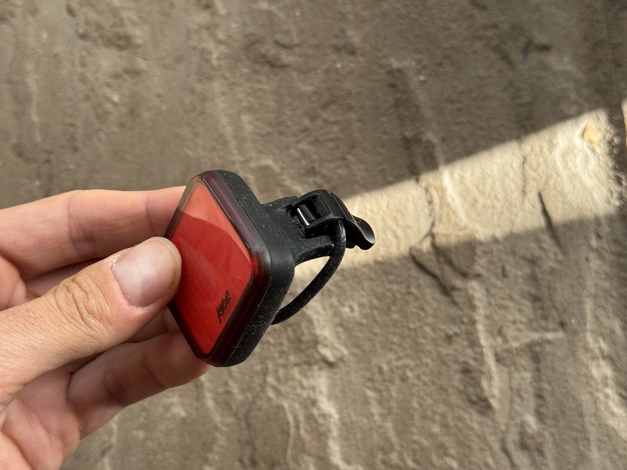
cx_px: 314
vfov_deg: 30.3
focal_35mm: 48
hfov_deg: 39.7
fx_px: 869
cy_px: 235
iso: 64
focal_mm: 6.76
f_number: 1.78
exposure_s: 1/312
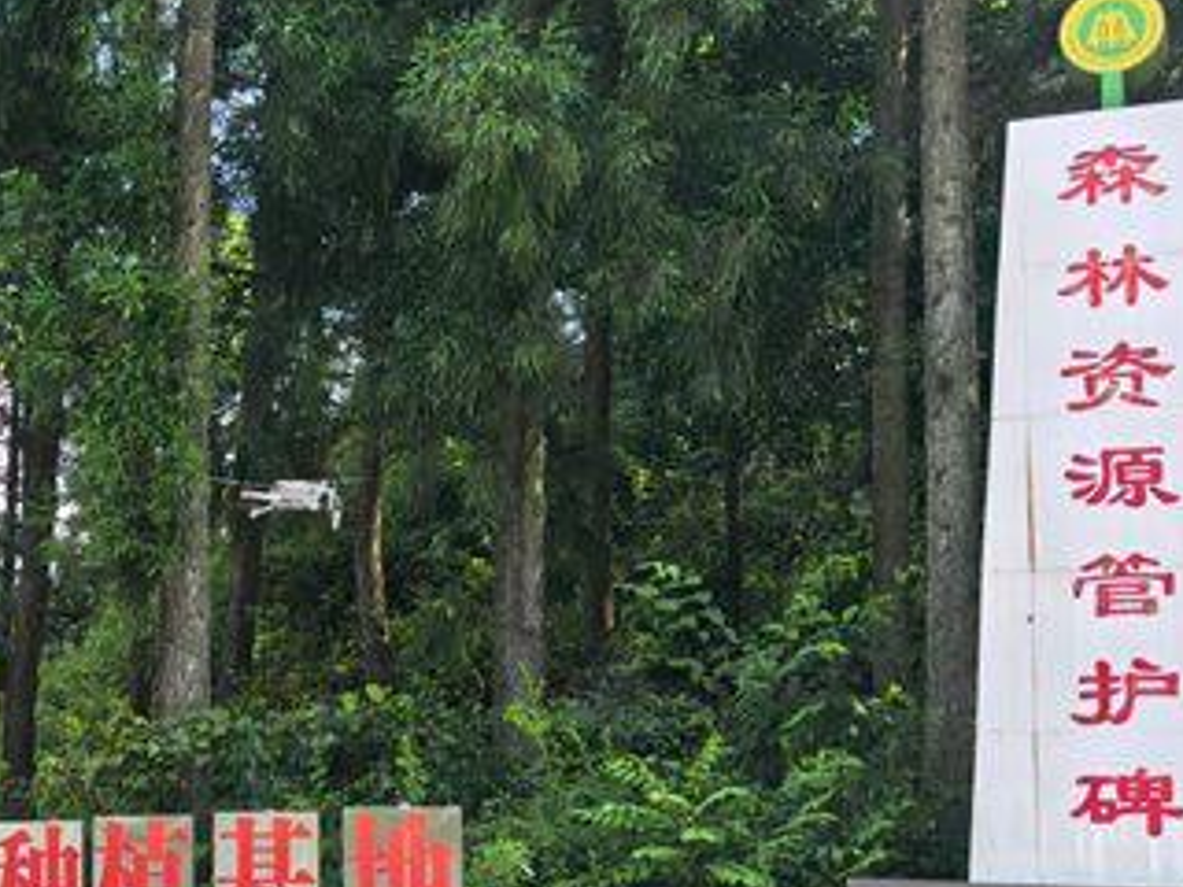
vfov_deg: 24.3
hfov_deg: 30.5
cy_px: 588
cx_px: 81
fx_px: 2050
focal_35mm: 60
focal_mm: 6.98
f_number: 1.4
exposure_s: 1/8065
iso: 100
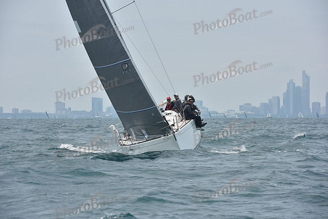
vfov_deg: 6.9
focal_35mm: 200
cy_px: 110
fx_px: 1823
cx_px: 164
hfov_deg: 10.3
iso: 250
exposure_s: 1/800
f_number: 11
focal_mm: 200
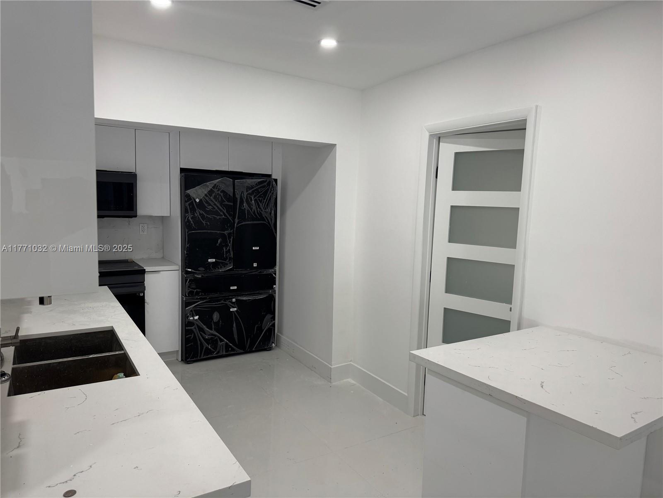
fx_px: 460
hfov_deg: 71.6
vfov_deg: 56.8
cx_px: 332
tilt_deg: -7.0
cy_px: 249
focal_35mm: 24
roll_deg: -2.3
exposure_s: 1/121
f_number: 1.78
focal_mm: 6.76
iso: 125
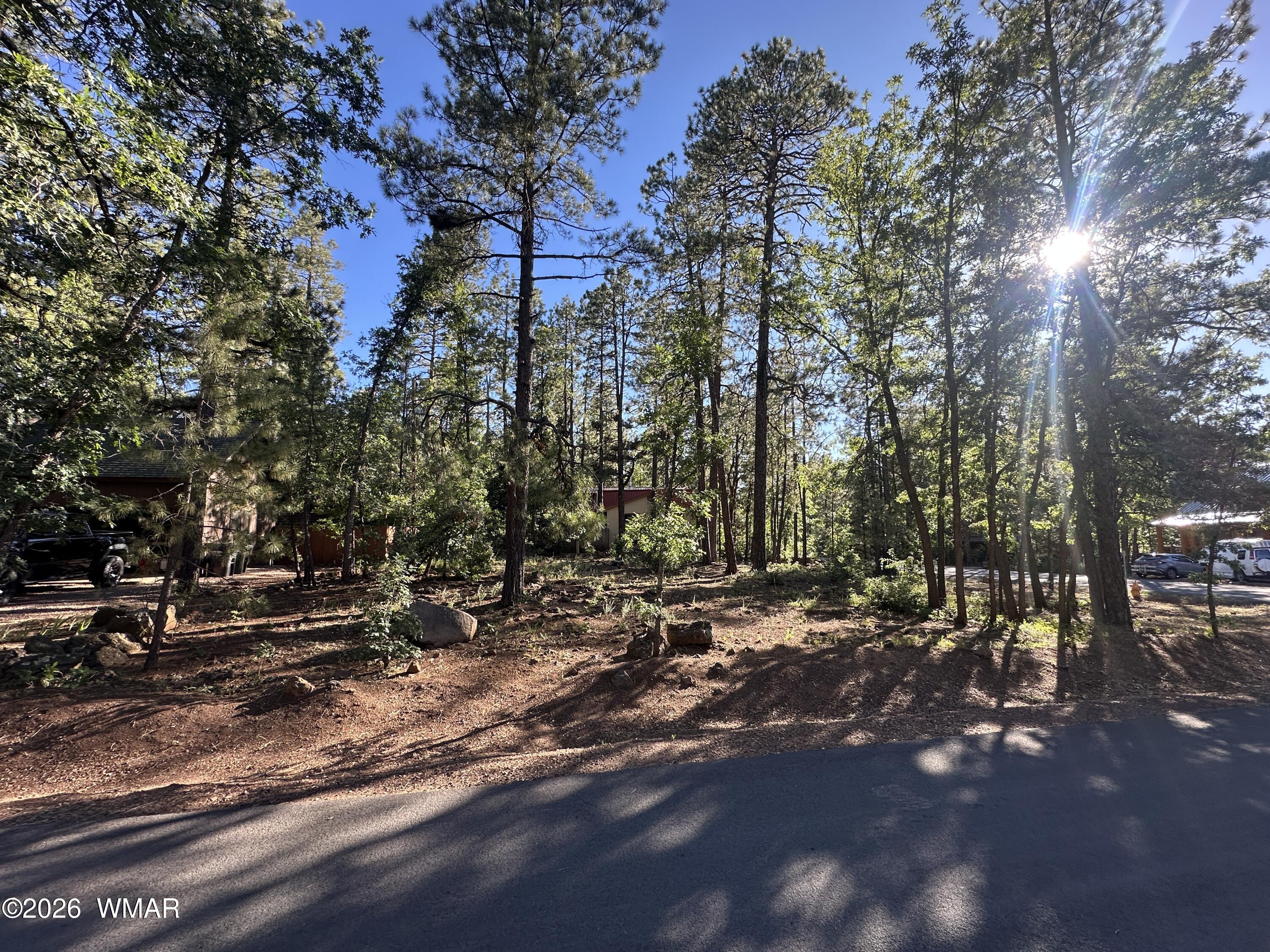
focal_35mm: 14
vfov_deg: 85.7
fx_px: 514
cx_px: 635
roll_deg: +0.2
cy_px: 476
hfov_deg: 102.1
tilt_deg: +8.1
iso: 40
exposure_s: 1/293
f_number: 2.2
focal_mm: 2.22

-=-=-

Could you repeat, exactly and with nothing added, the lines from the top of the entries above through the line that holds "vfov_deg: 56.8", leaving out any pictures?

cx_px: 314
vfov_deg: 30.3
focal_35mm: 48
hfov_deg: 39.7
fx_px: 869
cy_px: 235
iso: 64
focal_mm: 6.76
f_number: 1.78
exposure_s: 1/312
vfov_deg: 24.3
hfov_deg: 30.5
cy_px: 588
cx_px: 81
fx_px: 2050
focal_35mm: 60
focal_mm: 6.98
f_number: 1.4
exposure_s: 1/8065
iso: 100
vfov_deg: 6.9
focal_35mm: 200
cy_px: 110
fx_px: 1823
cx_px: 164
hfov_deg: 10.3
iso: 250
exposure_s: 1/800
f_number: 11
focal_mm: 200
fx_px: 460
hfov_deg: 71.6
vfov_deg: 56.8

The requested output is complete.